In the 1st century A.D., churches in Galatia had problems with fighting. Paul’s letter to the Galatians----while affirming the importance of Christ and His Gospel—discouraged the sinful tendency to simply fight for the sake of fighting. In Gal.5:14, Paul quoted the command to “love your neighbor as yourself.” In v.15, he wrote:”If you bite and devour one another, beware, lest you be consumed by one another.” Then, after contrasting the ‘works of the flesh’ with the ‘fruit of the Spirit’, he declared: “Let us not become conceited, provoking one another, envying one another” (v.25).
In Matt.5:9a, Jesus said “Blessed are the peacemakers” instead of “Blessed are those who fight all the time.” Eph.4:3 instructs us to “keep the unity of the Spirit in the bond of peace” instead of “make sure you get in the last word.” 1 Peter 4:8 begins with the language “Above all things have fervent love for one another” instead of a recommendation to “deliver a crushing rhetorical punch to all churchgoers who disagree with you.”

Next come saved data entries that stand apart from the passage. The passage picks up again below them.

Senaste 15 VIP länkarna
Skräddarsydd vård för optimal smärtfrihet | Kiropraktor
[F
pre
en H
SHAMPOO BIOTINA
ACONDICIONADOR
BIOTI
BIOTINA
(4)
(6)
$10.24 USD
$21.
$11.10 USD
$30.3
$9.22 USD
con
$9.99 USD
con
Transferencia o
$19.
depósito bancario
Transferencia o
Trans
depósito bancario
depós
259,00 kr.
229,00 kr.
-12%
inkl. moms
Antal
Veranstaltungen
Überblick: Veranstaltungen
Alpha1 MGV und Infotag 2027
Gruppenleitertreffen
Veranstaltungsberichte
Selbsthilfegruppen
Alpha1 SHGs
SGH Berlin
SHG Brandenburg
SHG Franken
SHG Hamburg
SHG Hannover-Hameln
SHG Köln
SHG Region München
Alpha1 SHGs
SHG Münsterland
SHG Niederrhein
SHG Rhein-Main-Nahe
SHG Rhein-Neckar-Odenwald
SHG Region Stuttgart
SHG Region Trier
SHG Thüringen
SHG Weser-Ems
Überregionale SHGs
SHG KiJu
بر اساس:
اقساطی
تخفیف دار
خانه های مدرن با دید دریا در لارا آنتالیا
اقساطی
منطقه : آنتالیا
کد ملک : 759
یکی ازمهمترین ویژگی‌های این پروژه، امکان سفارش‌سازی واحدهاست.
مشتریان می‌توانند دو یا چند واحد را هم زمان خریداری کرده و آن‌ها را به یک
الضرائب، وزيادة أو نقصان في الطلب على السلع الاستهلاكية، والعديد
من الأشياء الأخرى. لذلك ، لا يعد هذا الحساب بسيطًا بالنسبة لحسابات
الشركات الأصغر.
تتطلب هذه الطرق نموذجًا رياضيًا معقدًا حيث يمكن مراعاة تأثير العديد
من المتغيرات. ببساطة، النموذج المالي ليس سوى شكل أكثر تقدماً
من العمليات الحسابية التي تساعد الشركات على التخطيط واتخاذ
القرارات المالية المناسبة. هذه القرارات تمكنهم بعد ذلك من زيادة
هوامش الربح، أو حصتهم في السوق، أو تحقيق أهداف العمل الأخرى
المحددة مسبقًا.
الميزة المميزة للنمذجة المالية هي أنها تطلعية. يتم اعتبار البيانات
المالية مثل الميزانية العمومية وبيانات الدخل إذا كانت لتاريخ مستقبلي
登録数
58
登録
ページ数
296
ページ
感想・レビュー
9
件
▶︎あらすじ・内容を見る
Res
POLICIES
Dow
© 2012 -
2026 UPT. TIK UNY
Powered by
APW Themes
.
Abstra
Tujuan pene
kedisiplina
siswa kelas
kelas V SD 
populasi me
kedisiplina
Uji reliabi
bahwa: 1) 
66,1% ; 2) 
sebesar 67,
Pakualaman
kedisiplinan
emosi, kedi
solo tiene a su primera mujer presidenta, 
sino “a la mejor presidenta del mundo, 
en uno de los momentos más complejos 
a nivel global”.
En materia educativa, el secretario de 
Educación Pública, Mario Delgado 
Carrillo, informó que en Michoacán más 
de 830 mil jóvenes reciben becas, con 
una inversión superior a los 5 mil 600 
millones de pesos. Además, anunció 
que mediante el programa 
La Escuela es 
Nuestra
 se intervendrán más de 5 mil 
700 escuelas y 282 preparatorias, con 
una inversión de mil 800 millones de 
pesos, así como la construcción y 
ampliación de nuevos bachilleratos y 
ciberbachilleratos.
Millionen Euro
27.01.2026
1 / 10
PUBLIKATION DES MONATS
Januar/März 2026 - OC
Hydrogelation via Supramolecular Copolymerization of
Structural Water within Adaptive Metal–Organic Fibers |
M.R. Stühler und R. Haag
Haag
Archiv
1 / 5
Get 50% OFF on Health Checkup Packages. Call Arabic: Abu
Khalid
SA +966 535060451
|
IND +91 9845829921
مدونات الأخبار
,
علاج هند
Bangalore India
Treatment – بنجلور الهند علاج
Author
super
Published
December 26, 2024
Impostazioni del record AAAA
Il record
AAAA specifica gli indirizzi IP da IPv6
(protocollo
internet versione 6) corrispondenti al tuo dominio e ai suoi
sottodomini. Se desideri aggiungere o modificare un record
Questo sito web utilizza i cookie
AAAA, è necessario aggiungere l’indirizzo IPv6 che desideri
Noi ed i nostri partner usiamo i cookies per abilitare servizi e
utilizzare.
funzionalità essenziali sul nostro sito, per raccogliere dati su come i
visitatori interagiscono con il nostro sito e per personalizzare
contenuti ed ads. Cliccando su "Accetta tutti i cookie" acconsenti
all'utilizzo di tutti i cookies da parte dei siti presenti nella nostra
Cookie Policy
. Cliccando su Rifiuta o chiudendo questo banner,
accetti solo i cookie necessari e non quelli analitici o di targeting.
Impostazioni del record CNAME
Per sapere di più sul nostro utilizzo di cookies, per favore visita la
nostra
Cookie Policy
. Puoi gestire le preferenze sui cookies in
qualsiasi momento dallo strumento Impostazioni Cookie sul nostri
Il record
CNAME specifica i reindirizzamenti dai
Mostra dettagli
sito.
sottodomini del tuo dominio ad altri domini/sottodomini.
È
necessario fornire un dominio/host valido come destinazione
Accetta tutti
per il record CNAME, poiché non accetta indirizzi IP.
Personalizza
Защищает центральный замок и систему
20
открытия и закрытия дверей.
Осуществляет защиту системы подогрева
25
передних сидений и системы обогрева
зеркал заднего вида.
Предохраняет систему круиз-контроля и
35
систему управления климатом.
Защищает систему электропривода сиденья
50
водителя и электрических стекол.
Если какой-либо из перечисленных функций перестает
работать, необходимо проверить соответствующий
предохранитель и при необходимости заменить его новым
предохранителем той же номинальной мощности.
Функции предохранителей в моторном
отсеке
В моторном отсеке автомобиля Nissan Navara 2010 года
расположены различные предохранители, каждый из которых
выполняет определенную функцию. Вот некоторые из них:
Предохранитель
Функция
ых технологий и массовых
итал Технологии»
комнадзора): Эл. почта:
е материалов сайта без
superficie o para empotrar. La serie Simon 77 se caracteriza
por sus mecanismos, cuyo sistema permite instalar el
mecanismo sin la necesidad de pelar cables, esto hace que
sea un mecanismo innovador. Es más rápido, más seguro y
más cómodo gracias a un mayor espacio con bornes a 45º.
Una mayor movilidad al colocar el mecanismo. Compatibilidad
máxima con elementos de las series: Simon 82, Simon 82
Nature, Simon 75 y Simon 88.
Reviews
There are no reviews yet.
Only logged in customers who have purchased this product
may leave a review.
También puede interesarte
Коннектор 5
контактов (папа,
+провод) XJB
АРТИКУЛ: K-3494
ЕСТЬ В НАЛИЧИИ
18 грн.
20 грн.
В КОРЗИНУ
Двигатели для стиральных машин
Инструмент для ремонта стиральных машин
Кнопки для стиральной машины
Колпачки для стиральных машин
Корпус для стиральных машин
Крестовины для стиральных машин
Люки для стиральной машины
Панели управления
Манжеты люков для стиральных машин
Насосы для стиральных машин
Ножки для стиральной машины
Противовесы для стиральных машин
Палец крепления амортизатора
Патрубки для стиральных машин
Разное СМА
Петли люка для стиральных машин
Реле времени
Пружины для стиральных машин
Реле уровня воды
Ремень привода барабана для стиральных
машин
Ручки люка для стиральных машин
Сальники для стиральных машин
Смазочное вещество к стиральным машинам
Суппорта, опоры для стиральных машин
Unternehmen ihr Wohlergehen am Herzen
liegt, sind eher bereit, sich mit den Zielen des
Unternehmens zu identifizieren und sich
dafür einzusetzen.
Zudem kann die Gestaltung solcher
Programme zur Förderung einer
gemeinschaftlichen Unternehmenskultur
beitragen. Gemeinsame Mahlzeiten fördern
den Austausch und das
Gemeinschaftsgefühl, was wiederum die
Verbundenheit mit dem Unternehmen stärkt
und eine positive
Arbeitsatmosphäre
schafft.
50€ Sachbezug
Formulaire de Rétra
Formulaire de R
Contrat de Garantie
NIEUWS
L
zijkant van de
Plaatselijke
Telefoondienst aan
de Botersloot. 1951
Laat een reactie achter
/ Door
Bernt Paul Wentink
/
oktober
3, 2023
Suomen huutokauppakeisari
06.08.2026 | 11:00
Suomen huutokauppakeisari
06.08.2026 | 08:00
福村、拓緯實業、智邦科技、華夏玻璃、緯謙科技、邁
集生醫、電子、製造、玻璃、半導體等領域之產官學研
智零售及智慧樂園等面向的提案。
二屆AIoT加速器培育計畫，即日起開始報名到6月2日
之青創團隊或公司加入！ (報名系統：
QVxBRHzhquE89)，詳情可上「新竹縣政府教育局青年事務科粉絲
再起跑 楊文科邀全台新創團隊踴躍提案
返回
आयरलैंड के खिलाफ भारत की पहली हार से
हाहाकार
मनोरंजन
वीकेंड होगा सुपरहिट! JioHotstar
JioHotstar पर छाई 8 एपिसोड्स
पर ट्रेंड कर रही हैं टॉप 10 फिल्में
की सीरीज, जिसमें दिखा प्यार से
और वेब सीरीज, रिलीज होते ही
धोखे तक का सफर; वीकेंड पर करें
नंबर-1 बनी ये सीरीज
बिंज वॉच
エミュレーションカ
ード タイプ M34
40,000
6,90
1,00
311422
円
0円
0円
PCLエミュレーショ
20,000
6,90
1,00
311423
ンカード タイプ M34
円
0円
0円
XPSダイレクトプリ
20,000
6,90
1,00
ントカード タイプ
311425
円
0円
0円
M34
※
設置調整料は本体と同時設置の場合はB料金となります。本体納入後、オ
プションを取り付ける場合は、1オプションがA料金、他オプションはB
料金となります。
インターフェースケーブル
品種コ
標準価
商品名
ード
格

The final verse of Scripture says: “The grace of our Lord Jesus Christ be with you all. Amen” (Rev.22:21).
Therefore, we do well to heed the words of John Newton’s hymn-prayer:
"May the Grace of Christ our Savior And the Father's boundless love,
With the Holy Spirit's favor, Rest upon us from above.
Thus may we abide in union With each other and the Lord,
And possess, in sweet communion, Joys which earth cannot afford."